L’idée m’est venue dès 2023, lorsque je me suis rendue pour la première fois à Pimali en tant que visiteuse. À l’époque déjà, je savais que ce ne serait pas mon dernier séjour. Le projet m’a tout de suite enthousiasmée, et comme j’aime beaucoup travailler avec les jeunes, il m’a particulièrement interpellée. Cette année, l’occasion idéale s’est présentée : entre deux emplois, j’avais le temps nécessaire – et j’ai pu en même temps être présente sur place pour le dixième anniversaire.
• Comment as-tu trouvé la collaboration avec les étudiantes et les étudiants ?
Les jeunes étudiantes et étudiants sont très avides d’apprendre, et surtout, on sent chez eux une grande gratitude. On perçoit clairement à quel point ils apprécient l’opportunité qui leur est offerte ici d’améliorer durablement leur vie.
• Y a-t-il eu des défis culturels particuliers ?
La restauration, telle que je la connais ici, est souvent bruyante et trépidante – cela ne correspond pas à ces jeunes gens. Il faut prendre sciemment son temps et travailler avec plus de patience.
Le respect qu’on m’a témoigné était immense et se manifestait aussi dans de petits gestes, comme le fait qu’on me portait mes sacs du marché jusqu’à la cuisine. Les rencontres de ces derniers jours ont été incroyablement belles, tout en étant toujours empreintes d’une distance respectueuse.
• Les fondateurs du projet sont eux aussi originaires de Suisse et vous avez préparé des spécialités suisses. Comment cela a-t-il été accueilli par les visiteurs ?
De nombreux visiteurs attendaient avec impatience ce dîner anniversaire suisse-thaï. La raclette a particulièrement été appréciée, surtout par les invités thaïlandais, qui ont trouvé cela original et un brin amusant.
• Comment vois-tu personnellement les chances de ces jeunes de s’imposer plus tard dans le secteur de l’hôtellerie et de la restauration ?
C’est une excellente base pour s’imposer dans le secteur de l’hôtellerie et de la restauration. La collaboration avec des hôtels de premier ordre, dans lesquels les jeunes peuvent effectuer des stages, est particulièrement précieuse.
Lors de la fête du jubilé, plusieurs ancien·ne·s apprenti·e·s sont d’ailleurs revenus pour donner un coup de main. Voir ce qu’ils ont accompli depuis dans leur vie est une grande source de motivation, tant pour les étudiants actuels que pour toutes les personnes impliquées.
• As-tu un moment particulièrement émouvant que tu aimerais partager avec nous ?

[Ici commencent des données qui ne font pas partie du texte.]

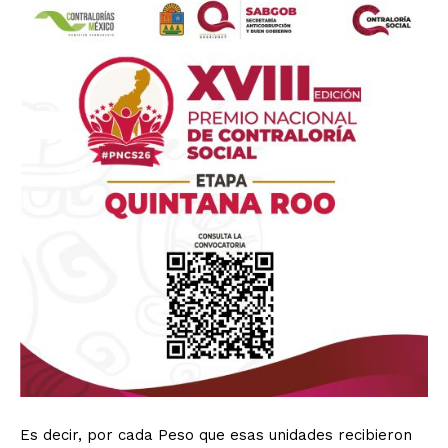
Es decir, por cada Peso que esas unidades recibieron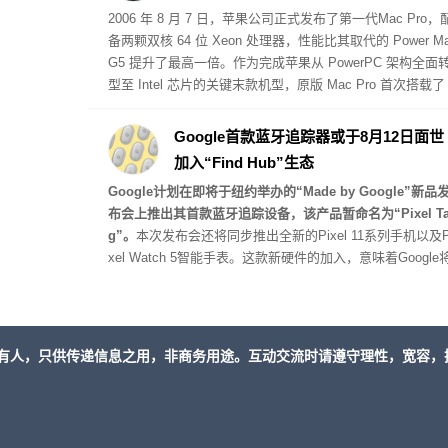
2006 年 8 月 7 日，苹果公司正式发布了第一代
Mac Pro
，
备两颗双核 64 位 Xeon 处理器，性能比其取代的 Power M
G5 提升了最高一倍。作为完成苹果从 PowerPC 架构全面
型至 Intel 芯片的关键末款机型，原版 Mac Pro 首次搭载了
CI Express 扩展槽，起步售价为 2499 美元。
Google首款蓝牙追踪器或于8月12日面世
加入“Find Hub”生态
Google计划在即将于纽约举办的“Made by Google”新品
布会上推出其首款蓝牙追踪设备，该产品暂命名为“Pixel T
g”。
本次发布会还将同步推出全新的Pixel 11系列手机以及P
xel Watch 5智能手表。这款新硬件的加入，意味着Google
直接与苹果AirTag 2、三星Galaxy SmartTag 2以及摩托罗
Moto Tag 2等主流蓝牙追踪器展开正面竞争。
有人，只供传递信息之用，非商务用途。互动交流时请遵守理性，宽容，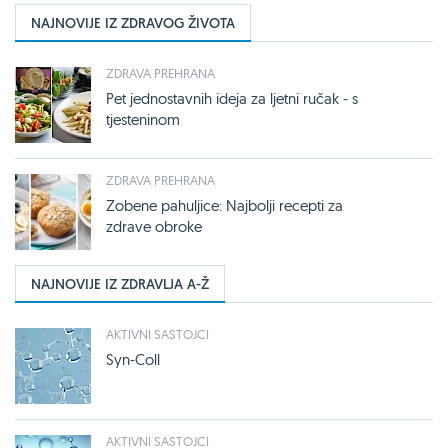
NAJNOVIJE IZ ZDRAVOG ŽIVOTA
ZDRAVA PREHRANA
Pet jednostavnih ideja za ljetni ručak - s
tjesteninom
ZDRAVA PREHRANA
Zobene pahuljice: Najbolji recepti za
zdrave obroke
NAJNOVIJE IZ ZDRAVLJA A-Ž
AKTIVNI SASTOJCI
Syn-Coll
AKTIVNI SASTOJCI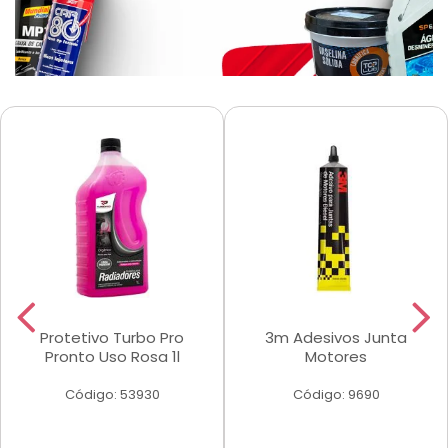
Protetivo Turbo Pro
3m Adesivos Junta
Pronto Uso Rosa 1l
Motores
Código: 53930
Código: 9690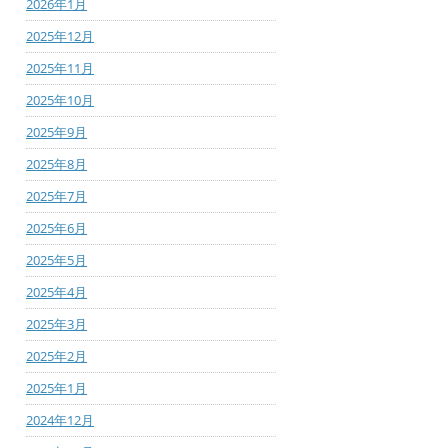
2026年1月
2025年12月
2025年11月
2025年10月
2025年9月
2025年8月
2025年7月
2025年6月
2025年5月
2025年4月
2025年3月
2025年2月
2025年1月
2024年12月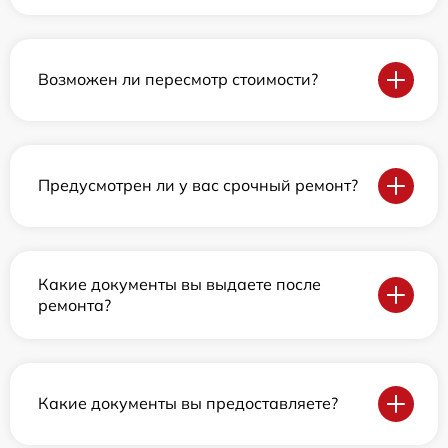
Возможен ли пересмотр стоимости?
Предусмотрен ли у вас срочный ремонт?
Какие документы вы выдаете после
ремонта?
Какие документы вы предоставляете?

C’était sans aucun doute le moment des adieux. Les étudiant·e·s m’ont écrit de petites lettres de remerciement personnelles, ce qui m’a beaucoup émue. Et bien sûr, je garde aussi un souvenir particulier de la chaleureuse étreinte à la fin de mon séjour.
• Que souhaites-tu pour l’avenir de Pimali ?
Je souhaite que ce projet continue d’être mené avec succès, afin que les jeunes de la région aient encore à l’avenir une véritable chance.
Beaucoup de ces jeunes sont issus de milieux très défavorisés ou d’orphelinats. Grâce à la formation dispensée par Pimali, ils ont toutefois la possibilité de changer leur vie de manière durable – ainsi que celle de leurs familles et, au final, celle de toute la région.
Je souhaite tout particulièrement à Stéphanie et Alexandre de pouvoir continuer à travailler sur ce projet avec autant d’énergie et de passion.